Data under study START

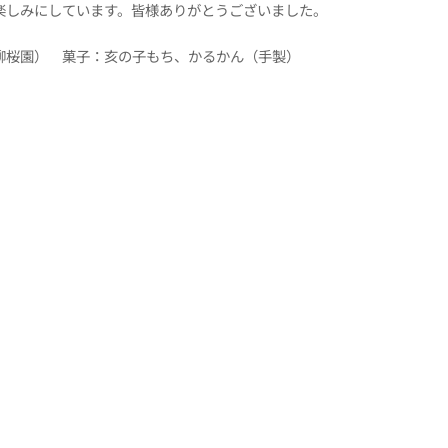
楽しみにしています。皆様ありがとうございました。
柳桜園） 菓子：亥の子もち、かるかん（手製）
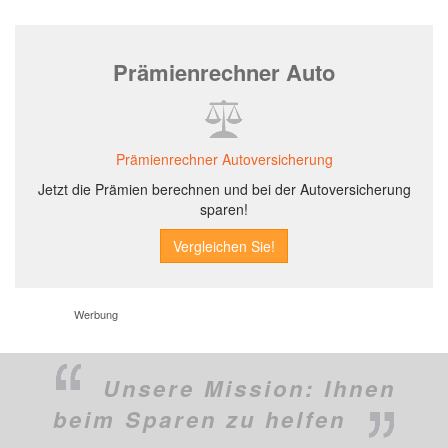
Prämienrechner Auto
Prämienrechner Autoversicherung
Jetzt die Prämien berechnen und bei der Autoversicherung
sparen!
Werbung
Unsere Mission:
Ihnen
beim Sparen zu helfen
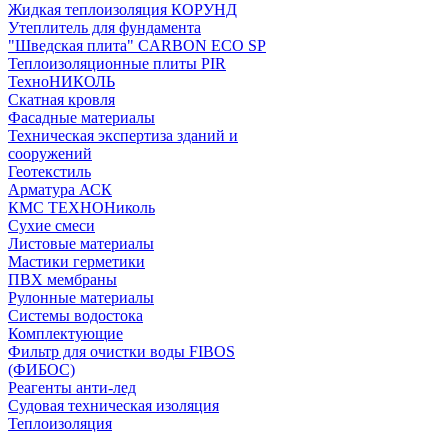
Жидкая теплоизоляция КОРУНД
Утеплитель для фундамента
"Шведская плита" CARBON ECO SP
Теплоизоляционные плиты PIR
ТехноНИКОЛЬ
Скатная кровля
Фасадные материалы
Техническая экспертиза зданий и
сооружений
Геотекстиль
Арматура АСК
КМС ТЕХНОНиколь
Сухие смеси
Листовые материалы
Мастики герметики
ПВХ мембраны
Рулонные материалы
Системы водостока
Комплектующие
Фильтр для очистки воды FIBOS
(ФИБОС)
Реагенты анти-лед
Судовая техническая изоляция
Теплоизоляция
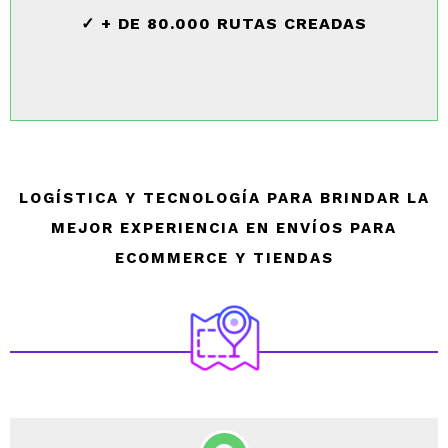
✓ + DE 80.000 RUTAS CREADAS
LOGÍSTICA Y TECNOLOGÍA PARA BRINDAR LA
MEJOR EXPERIENCIA EN ENVÍOS PARA
ECOMMERCE Y TIENDAS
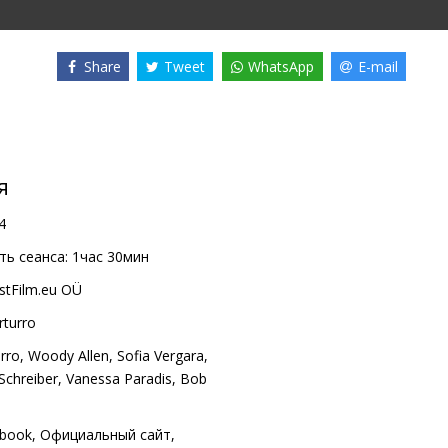
Share
Tweet
WhatsApp
E-mail
я
4
ь сеанса:
1час 30мин
stFilm.eu OÜ
rturro
rro
,
Woody Allen
,
Sofia Vergara
,
Schreiber
,
Vanessa Paradis
,
Bob
book
,
Официальный сайт
,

Data under study END

» **Task item**
Filter the entries and copy out every line with the word "Autoversicherung".

» **Your solution**
Prämienrechner Autoversicherung
Jetzt die Prämien berechnen und bei der Autoversicherung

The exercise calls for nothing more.